Отношение к людям как к животным – одна из форм расчеловечивания, следующей ступенью может стать превращение людей в монстров205, но изображение общества в целом как биоморфного чудовища – еще более радикальный шаг. Замена более традиционного образа примитивизации общества – человека как винтика в огромной машине – биоморфной метафорой показывает, что технологический консюмеризм навязывает обществу более органичное и более пагубное устройство206. Создавая свои биотические конструкции, Пелевин уловил дух времени, чувство политической беспомощности и разочарование в устройстве общества на фоне все более угрожающего и непостижимого мира. Под вопросом оказывается сама способность человека к действию, как индивидуальному, так и коллективному. Тексты Пелевина иллюстрируют обезличенность человека в современном мире и подкрепляют его диагноз – разрушение духовности под натиском потребления и скрытые, но от этого не менее эффективные методы социального контроля.

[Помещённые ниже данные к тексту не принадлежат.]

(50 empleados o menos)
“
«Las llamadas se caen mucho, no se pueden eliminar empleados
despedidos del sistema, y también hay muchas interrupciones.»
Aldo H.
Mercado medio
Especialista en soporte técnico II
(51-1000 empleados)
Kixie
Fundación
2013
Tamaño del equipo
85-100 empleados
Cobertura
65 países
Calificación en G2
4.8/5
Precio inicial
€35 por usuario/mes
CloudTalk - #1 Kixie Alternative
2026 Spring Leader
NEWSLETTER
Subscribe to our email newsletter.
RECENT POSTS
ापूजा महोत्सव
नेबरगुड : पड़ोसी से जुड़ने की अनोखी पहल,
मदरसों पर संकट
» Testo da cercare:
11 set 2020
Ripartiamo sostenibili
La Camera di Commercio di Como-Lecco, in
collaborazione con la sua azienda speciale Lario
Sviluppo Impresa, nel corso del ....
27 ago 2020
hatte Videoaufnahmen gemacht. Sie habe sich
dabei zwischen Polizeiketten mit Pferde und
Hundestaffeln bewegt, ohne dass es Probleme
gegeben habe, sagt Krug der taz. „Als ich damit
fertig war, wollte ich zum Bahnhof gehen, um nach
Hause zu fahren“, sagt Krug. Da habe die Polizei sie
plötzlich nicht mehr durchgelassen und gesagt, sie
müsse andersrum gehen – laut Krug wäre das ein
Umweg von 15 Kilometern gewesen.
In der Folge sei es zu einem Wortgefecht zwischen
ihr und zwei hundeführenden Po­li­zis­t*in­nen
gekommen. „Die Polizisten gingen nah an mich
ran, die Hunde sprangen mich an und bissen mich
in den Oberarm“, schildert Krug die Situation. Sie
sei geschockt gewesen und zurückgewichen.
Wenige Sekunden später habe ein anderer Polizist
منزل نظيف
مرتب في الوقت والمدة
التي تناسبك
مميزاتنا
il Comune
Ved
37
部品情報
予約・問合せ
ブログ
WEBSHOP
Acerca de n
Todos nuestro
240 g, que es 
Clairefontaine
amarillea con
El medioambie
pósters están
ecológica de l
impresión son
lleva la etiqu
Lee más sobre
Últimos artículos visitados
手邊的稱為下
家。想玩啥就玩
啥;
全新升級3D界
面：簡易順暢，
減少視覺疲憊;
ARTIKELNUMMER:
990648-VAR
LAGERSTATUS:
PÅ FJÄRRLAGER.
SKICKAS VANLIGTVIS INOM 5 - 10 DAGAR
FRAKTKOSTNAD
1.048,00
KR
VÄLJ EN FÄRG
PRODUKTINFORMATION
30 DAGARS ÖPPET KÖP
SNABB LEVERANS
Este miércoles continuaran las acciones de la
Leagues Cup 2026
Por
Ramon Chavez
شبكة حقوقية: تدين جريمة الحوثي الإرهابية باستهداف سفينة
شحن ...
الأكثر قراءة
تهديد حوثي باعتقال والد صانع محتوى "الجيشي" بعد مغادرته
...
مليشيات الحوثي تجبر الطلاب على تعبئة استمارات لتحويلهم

Биополитика Пелевина проливает свет и на проблему телеологии, вопрос о принципе, управляющем этой системой, – вопрос, волнующий писателя во всех его произведениях. Постмодернистское воображение склонно искать причины масштабных исторических событий, в особенности травматических, в закулисной деятельности влиятельной элиты, что мы наблюдаем, например, в рассказе Хорхе Луиса Борхеса «Тлён, Укбар, Орбис Терциус» (Tlön, Uqbar, Orbis Tertius, 1940) или в романах Томаса Пинчона «Выкрикивается лот 49» (The Crying of Lot 49, 1966) и Умберто Эко «Маятник Фуко» (Il pendolo di Foucault, 1988). Поэтому неудивительно, что у Пелевина за системой часто кроется темная сила (халдеи, оборотни, вампиры)207.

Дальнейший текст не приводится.